Nach dem ersten Kind war ich zehn Monate zu Hause. Und dann ging es so nicht mehr. Die Decke fiel mir auf den Kopf. Wir haben also miteinander beraten. Er hatte zwar von vornherein mitgemacht bei dem Kind, aber unterschwellig war uns beiden klar: Er verfolgt weiter die Vollspurkarriere, also habilitiert sich etc., und ich fahre Schmalspur. Das ging so bis zum dritten Kind. Ich arbeitete inzwischen Halbzeit, teilte mit einer anderen Frau, die auch drei Kinder hatte, den Arbeitsplatz.

Und wie reagierte die Umwelt?
Schwierig. Familie und Freunde erwarteten, dass ich eine Vollzeitmutter bin. Und die Klinik gab mich als Wissenschaftlerin auf. Denn im Ärzteberuf erwartet man ein Engagement rund um die Uhr mit Leib und Seele – das aber ist mit Kindern nicht möglich. Beim dritten Kind hatte ich dann innerlich kapituliert. Ich wäre auf Dauer auf eine Halbtagsstelle in einer Arztpraxis gegangen, wenn …

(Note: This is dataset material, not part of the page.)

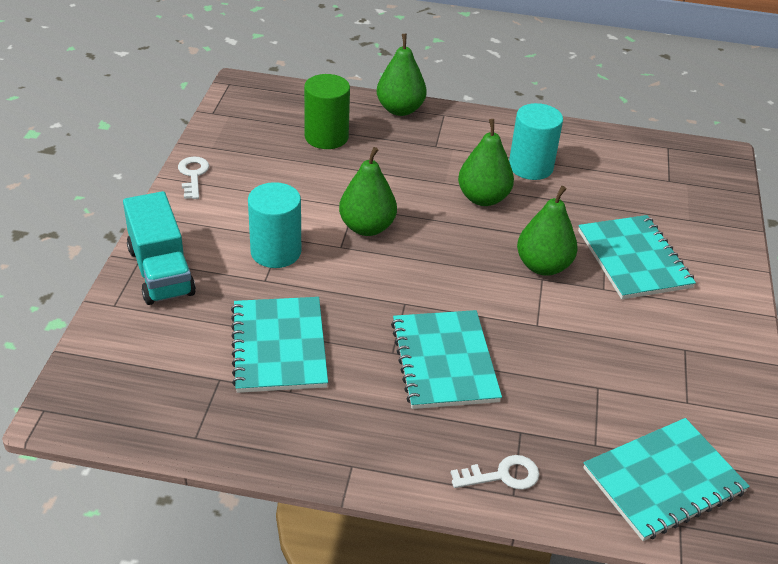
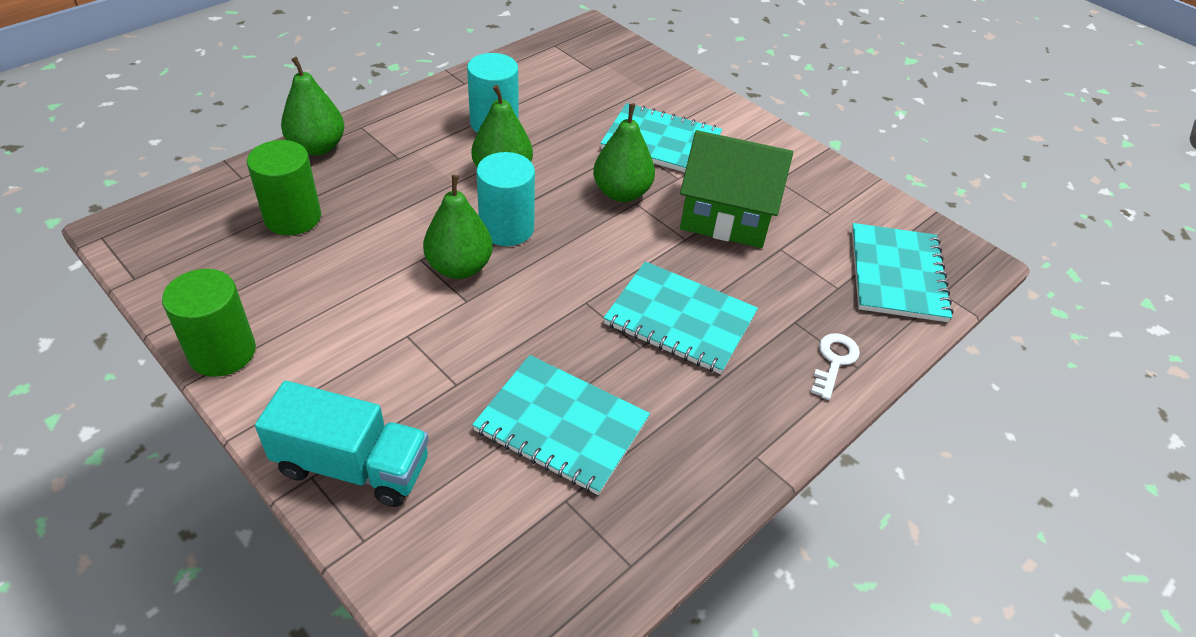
camera: 55 degrees left, 5 degrees up
(193, 175) = (222, 352): white key -> green cylinder
(276, 252) = (423, 352): turquoise cylinder -> turquoise cylinder (506, 228)
(595, 337) = (726, 216): none -> green house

… wenn Sie nicht nach Amerika gezogen wären.
Genau. Das war meine Rettung! An der Stanford University in Kalifornien, wohin mein Mann gerufen wurde, ringt man um junge kluge Köpfe in der ganzen Welt, auch um weibliche. Zum ersten Mal erlebte ich dort, dass Kinder kein Minus- sondern ein Pluspunkt sein können. Zum ersten Mal schlug mir nicht diese Wie-wollen-Sie-das-denn-schaffen-Grundhaltung entgegen, sondern mein Muttersein wurde positiv gesehen: drei Kinder? Toll! Sie müssen ja vielfältig belastbar und organisationsfähig sein. Zum ersten Mal schlug meine resignierte Wir-schaffen-das-alles-nicht-Haltung positiv um. Das hat uns Mut zu mehr Kindern gemacht.